■ **EL PROBLEMA**:
¿Puedes transcribir sin cambios el pasaje del texto sobre los ministerios que va de "El crecimiento del" a "la producción económica.", ambos incluidos?

■ **EXTRACTO DEL DOCUMENTO**:
El cuadro (para cuya preparación agradezco la ayuda de Stephan Gruber), muestra que fue en el siglo XX que ocurrió una inflación de ministerios. Los seis que existían al comenzar la centuria se habían triplicado cuando ésta terminó. Las coyunturas más activas fueron la de 1935-1943, cuando nacieron cinco nuevos ministerios, y la del gobierno militar, durante 1968-1969, cuando vieron la luz otros cinco. La primera década del siglo XXI ha sido también pródiga en la creación de ministerios.
El crecimiento del número de ministerios no implicó, desde luego, el de la calidad de la administración pública. A veces trajo la politización de un sector y, en tal sentido, una degradación del carácter técnico de su burocracia. En cualquier caso, es clara la preocupación desarrollista que hubo en el siglo XX, plasmada en la creación de carteras para cada sector de la producción económica.
El siglo XIX fue el de la creación de los departamentos. Habiendo nacido la república con solo ocho, ya sumaban veinte al terminar dicha centuria. En el siglo XX se crearon solo cuatro más. El XX fue, en cambio, el de la proliferación de ministerios. Se trata de un giro interesante, puesto que mostraría que el Estado entendió entonces que el gobierno debía centralizar la conducción de las nuevas competencias que desplegaba, antes que desarrollarlas a través de las administraciones locales. Los ministerios de la Mujer y del Ambiente y el nuevo de Inclusión Social expresarían la aparición de una segunda ola de “preocupación social” (la primera fue la de los años 1935-1942, cuando aparecieron los de Salud, Educación y Trabajo). Los nuevos ministerios expresarían el agotamiento de las antiguas vías para la integración social y la transición hacia políticas más “focalizadas”. Creo, sin embargo, que aún habría mucho por hacer mejorando la calidad de la prestación de las “viejas políticas”, como educación y salud.

■ **MATERIAL EXTRAÍDO**:
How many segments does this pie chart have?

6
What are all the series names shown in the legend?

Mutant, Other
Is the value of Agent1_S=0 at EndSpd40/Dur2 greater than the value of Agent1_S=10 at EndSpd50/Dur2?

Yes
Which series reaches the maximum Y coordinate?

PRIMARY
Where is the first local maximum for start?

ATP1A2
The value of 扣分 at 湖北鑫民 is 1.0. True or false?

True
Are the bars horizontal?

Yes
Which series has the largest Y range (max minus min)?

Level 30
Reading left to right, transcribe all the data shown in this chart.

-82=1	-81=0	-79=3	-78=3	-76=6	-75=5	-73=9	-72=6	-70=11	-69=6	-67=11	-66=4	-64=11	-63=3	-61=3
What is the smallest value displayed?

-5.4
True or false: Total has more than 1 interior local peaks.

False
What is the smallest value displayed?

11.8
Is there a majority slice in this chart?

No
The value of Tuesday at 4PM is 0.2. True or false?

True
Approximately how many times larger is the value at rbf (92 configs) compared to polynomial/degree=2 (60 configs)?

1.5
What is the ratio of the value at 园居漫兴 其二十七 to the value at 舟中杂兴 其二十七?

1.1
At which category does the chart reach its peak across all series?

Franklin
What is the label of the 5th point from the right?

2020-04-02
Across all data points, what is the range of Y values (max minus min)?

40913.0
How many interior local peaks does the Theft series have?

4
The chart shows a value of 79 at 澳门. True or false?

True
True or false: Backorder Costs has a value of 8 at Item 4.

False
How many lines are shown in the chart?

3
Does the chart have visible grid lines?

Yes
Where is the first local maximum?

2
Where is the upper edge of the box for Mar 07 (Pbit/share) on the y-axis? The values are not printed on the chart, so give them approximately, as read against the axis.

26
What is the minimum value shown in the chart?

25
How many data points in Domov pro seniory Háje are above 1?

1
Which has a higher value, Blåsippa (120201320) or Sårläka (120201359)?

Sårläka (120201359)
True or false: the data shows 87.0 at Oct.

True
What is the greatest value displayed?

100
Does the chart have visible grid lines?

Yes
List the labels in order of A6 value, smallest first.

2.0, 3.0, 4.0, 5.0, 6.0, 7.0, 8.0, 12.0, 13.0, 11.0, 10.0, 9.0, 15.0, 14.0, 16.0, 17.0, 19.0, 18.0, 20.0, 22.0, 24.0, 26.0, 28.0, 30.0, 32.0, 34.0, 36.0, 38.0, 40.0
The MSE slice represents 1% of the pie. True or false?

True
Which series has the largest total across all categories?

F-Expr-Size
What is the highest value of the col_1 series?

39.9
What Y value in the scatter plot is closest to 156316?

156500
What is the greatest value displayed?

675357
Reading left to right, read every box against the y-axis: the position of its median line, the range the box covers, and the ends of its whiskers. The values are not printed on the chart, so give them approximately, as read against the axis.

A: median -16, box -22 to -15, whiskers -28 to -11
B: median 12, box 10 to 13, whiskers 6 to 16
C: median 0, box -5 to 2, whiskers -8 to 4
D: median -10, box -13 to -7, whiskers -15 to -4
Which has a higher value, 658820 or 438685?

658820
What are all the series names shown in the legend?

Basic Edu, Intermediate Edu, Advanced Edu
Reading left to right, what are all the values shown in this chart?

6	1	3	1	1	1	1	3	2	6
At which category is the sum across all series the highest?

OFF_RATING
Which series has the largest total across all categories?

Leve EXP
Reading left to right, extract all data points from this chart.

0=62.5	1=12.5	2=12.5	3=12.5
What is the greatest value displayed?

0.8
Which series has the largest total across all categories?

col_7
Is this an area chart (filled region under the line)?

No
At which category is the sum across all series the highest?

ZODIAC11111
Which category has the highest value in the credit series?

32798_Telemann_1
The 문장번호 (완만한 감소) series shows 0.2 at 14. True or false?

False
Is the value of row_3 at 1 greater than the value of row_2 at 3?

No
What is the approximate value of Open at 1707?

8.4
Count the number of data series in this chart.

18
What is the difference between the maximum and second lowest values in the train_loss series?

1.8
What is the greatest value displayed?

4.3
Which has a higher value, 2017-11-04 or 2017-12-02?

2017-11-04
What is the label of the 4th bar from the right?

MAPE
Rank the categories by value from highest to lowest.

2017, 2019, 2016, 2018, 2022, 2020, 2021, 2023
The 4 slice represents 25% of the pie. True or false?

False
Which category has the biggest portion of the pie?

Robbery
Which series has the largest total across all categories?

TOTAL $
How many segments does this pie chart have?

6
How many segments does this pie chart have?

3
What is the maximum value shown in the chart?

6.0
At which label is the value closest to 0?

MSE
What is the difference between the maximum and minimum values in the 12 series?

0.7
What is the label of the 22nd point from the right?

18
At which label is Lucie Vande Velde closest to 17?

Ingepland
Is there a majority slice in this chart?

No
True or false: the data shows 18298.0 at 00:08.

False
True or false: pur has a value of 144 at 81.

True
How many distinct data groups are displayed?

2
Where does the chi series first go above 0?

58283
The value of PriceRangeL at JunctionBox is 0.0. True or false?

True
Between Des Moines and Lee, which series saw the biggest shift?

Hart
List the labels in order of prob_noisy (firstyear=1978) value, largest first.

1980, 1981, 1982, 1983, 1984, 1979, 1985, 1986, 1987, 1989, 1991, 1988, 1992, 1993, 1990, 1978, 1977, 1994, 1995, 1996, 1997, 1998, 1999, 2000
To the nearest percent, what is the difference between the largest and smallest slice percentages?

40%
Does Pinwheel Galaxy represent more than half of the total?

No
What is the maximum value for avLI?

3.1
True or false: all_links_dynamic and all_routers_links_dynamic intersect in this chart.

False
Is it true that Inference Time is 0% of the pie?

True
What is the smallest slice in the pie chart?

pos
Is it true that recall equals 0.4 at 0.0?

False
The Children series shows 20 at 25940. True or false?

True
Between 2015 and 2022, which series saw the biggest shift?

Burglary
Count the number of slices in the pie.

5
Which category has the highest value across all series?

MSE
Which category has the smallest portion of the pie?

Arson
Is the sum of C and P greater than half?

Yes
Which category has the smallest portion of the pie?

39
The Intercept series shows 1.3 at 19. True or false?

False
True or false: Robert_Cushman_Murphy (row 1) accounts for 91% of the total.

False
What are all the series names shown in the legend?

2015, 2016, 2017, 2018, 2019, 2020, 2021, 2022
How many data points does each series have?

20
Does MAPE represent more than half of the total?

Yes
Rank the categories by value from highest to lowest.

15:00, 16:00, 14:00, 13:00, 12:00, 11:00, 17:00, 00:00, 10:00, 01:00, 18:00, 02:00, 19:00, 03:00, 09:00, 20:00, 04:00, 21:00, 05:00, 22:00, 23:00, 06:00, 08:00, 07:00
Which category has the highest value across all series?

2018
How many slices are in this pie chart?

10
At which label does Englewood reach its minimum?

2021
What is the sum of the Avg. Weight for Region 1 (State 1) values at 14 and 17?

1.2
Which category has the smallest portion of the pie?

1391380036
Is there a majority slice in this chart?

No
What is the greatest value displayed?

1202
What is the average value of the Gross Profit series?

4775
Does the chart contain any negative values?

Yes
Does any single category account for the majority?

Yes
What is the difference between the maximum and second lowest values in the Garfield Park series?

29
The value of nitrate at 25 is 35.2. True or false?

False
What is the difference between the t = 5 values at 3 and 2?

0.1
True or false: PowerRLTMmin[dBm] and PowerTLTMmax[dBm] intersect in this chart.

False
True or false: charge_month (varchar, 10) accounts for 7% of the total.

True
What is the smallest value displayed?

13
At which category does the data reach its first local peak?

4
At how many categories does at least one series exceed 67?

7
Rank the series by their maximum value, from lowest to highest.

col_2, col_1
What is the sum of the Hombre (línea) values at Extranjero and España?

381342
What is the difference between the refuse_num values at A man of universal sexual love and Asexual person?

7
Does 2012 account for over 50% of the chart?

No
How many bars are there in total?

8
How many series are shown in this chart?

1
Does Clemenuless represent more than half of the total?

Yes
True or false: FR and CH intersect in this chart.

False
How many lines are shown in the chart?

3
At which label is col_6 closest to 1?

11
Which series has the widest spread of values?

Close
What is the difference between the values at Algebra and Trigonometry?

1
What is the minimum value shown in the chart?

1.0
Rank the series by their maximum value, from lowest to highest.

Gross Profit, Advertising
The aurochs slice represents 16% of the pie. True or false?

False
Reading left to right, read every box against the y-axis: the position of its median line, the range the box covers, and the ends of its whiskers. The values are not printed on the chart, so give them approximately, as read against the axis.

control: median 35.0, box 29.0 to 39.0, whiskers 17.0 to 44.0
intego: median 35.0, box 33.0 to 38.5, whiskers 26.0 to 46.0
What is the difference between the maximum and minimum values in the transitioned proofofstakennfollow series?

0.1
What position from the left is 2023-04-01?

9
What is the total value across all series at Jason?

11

■ **SALIDA ESPERADA**:
El crecimiento del número de ministerios no implicó, desde luego, el de la calidad de la administración pública. A veces trajo la politización de un sector y, en tal sentido, una degradación del carácter técnico de su burocracia. En cualquier caso, es clara la preocupación desarrollista que hubo en el siglo XX, plasmada en la creación de carteras para cada sector de la producción económica.